Un sans-faute ? Presque, mes amis, presque. "Nocel" est la réalisation la plus longue de Furia, une heure au compteur. Et, malheureusement, elle manque un petit peu d'accélérations épiques qui faisaient toute la saveur de
"Grudzień za grudniem". Si l'ensemble reste très poignant, toujours très touchant, quelques agressions primaires, quelques attaques un peu plus violentes n'auraient pas été de refus. Furia a voulu synthétiser expérimentations et classicisme, et l'alchimie fonctionne. Néanmoins, "Nocel", malgré son excellence qui le classe dans le haut du panier des sorties de l'année dernière, manque de mordant. Raccourcir le très long "Niezwykła nieludzka nieprzyzwoitość" aurait permis de retrouver la superbe des riffs classiques de "-" ou le poids de l'écrasant "Są to koła" (tous deux figurant sur l'album
"Marzannie, królowej Polski").

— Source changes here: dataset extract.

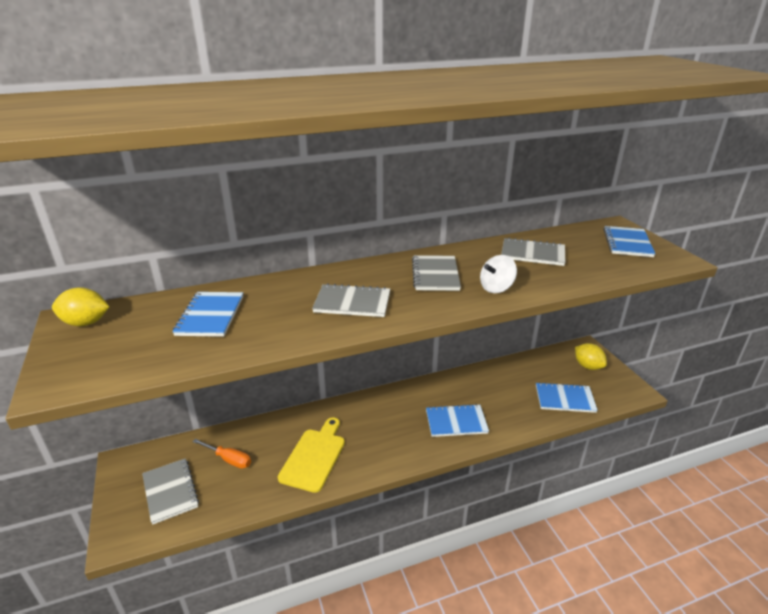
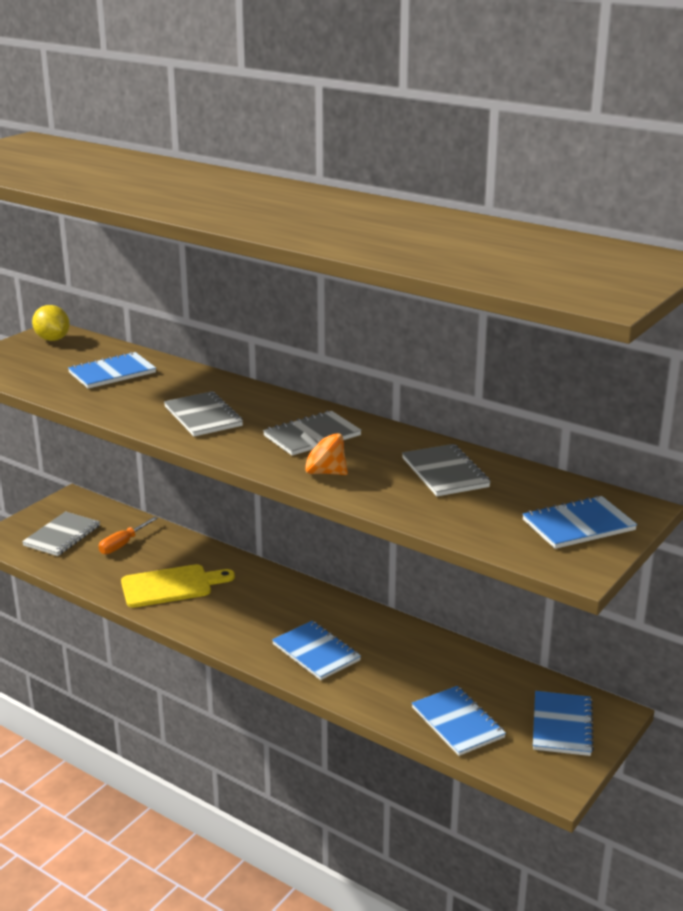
camera: 55 degrees right, 5 degrees down
(228, 459) = (123, 544): orange screwdriver -> orange screwdriver turned 45 degrees clockwise
(496, 288) = (324, 472): white spinning top -> orange spinning top
(588, 366) = (562, 725): yellow lemon -> blue notebook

Quoiqu'il en soit, le Furia cuvée 2014 reste un album d'une indéniable qualité, qui supporte le poids des écoutes successives et nécessitera un déshabillage attentif pour en capter toutes les teintes, en palper toutes les textures. Le léger manque de
punch est bien vite rattrapé par les nombreux moments forts que comporte le disque.